GOAL OF THE EXERCISE
In full and without alteration, give the listing again.
━━━
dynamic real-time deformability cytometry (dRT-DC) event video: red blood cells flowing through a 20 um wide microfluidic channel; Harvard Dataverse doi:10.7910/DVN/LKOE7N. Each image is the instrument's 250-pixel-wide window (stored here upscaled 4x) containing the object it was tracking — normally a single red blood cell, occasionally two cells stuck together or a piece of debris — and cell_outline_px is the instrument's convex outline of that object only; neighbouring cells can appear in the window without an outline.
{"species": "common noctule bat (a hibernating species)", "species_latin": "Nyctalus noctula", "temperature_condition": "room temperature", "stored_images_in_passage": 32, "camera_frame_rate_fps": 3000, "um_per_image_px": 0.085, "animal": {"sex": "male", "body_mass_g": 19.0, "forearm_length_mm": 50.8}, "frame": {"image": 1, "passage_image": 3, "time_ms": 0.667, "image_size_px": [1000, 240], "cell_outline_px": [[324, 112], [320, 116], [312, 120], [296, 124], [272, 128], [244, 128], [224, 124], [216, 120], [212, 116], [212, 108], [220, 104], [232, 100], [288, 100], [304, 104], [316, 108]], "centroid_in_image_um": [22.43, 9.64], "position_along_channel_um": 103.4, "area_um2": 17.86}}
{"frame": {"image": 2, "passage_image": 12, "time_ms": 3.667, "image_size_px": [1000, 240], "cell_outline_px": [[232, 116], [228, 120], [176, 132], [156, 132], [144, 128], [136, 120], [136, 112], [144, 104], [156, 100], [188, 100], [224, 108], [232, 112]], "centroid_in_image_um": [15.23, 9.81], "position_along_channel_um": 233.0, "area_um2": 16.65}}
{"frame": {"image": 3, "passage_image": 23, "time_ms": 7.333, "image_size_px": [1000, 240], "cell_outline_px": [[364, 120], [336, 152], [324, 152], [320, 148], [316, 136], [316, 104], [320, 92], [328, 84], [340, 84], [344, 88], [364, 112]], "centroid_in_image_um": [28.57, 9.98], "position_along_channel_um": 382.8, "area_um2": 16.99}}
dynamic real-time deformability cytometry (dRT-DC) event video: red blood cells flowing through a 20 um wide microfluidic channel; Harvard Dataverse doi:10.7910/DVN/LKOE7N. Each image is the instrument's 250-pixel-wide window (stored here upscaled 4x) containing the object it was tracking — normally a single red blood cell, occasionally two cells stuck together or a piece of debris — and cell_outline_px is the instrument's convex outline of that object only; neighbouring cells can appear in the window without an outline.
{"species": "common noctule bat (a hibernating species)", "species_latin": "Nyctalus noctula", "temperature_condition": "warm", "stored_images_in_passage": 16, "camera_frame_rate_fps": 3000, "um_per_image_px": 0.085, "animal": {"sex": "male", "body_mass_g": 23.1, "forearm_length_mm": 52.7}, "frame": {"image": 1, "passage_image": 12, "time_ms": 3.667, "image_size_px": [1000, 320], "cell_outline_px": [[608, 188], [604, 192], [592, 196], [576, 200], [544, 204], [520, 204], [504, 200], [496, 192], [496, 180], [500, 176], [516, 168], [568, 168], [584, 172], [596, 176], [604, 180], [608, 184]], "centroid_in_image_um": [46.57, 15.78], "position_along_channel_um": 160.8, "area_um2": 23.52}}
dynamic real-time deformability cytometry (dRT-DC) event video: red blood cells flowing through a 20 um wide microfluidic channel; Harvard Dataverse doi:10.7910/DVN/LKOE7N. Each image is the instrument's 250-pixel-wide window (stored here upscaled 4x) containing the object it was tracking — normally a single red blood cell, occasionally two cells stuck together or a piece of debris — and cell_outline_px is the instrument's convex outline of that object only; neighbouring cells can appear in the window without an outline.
━━━
TASK OUTPUT
dynamic real-time deformability cytometry (dRT-DC) event video: red blood cells flowing through a 20 um wide microfluidic channel; Harvard Dataverse doi:10.7910/DVN/LKOE7N. Each image is the instrument's 250-pixel-wide window (stored here upscaled 4x) containing the object it was tracking — normally a single red blood cell, occasionally two cells stuck together or a piece of debris — and cell_outline_px is the instrument's convex outline of that object only; neighbouring cells can appear in the window without an outline.
{"species": "common noctule bat (a hibernating species)", "species_latin": "Nyctalus noctula", "temperature_condition": "room temperature", "stored_images_in_passage": 32, "camera_frame_rate_fps": 3000, "um_per_image_px": 0.085, "animal": {"sex": "male", "body_mass_g": 19.0, "forearm_length_mm": 50.8}, "frame": {"image": 1, "passage_image": 3, "time_ms": 0.667, "image_size_px": [1000, 240], "cell_outline_px": [[324, 112], [320, 116], [312, 120], [296, 124], [272, 128], [244, 128], [224, 124], [216, 120], [212, 116], [212, 108], [220, 104], [232, 100], [288, 100], [304, 104], [316, 108]], "centroid_in_image_um": [22.43, 9.64], "position_along_channel_um": 103.4, "area_um2": 17.86}}
{"frame": {"image": 2, "passage_image": 12, "time_ms": 3.667, "image_size_px": [1000, 240], "cell_outline_px": [[232, 116], [228, 120], [176, 132], [156, 132], [144, 128], [136, 120], [136, 112], [144, 104], [156, 100], [188, 100], [224, 108], [232, 112]], "centroid_in_image_um": [15.23, 9.81], "position_along_channel_um": 233.0, "area_um2": 16.65}}
{"frame": {"image": 3, "passage_image": 23, "time_ms": 7.333, "image_size_px": [1000, 240], "cell_outline_px": [[364, 120], [336, 152], [324, 152], [320, 148], [316, 136], [316, 104], [320, 92], [328, 84], [340, 84], [344, 88], [364, 112]], "centroid_in_image_um": [28.57, 9.98], "position_along_channel_um": 382.8, "area_um2": 16.99}}
dynamic real-time deformability cytometry (dRT-DC) event video: red blood cells flowing through a 20 um wide microfluidic channel; Harvard Dataverse doi:10.7910/DVN/LKOE7N. Each image is the instrument's 250-pixel-wide window (stored here upscaled 4x) containing the object it was tracking — normally a single red blood cell, occasionally two cells stuck together or a piece of debris — and cell_outline_px is the instrument's convex outline of that object only; neighbouring cells can appear in the window without an outline.
{"species": "common noctule bat (a hibernating species)", "species_latin": "Nyctalus noctula", "temperature_condition": "warm", "stored_images_in_passage": 16, "camera_frame_rate_fps": 3000, "um_per_image_px": 0.085, "animal": {"sex": "male", "body_mass_g": 23.1, "forearm_length_mm": 52.7}, "frame": {"image": 1, "passage_image": 12, "time_ms": 3.667, "image_size_px": [1000, 320], "cell_outline_px": [[608, 188], [604, 192], [592, 196], [576, 200], [544, 204], [520, 204], [504, 200], [496, 192], [496, 180], [500, 176], [516, 168], [568, 168], [584, 172], [596, 176], [604, 180], [608, 184]], "centroid_in_image_um": [46.57, 15.78], "position_along_channel_um": 160.8, "area_um2": 23.52}}
dynamic real-time deformability cytometry (dRT-DC) event video: red blood cells flowing through a 20 um wide microfluidic channel; Harvard Dataverse doi:10.7910/DVN/LKOE7N. Each image is the instrument's 250-pixel-wide window (stored here upscaled 4x) containing the object it was tracking — normally a single red blood cell, occasionally two cells stuck together or a piece of debris — and cell_outline_px is the instrument's convex outline of that object only; neighbouring cells can appear in the window without an outline.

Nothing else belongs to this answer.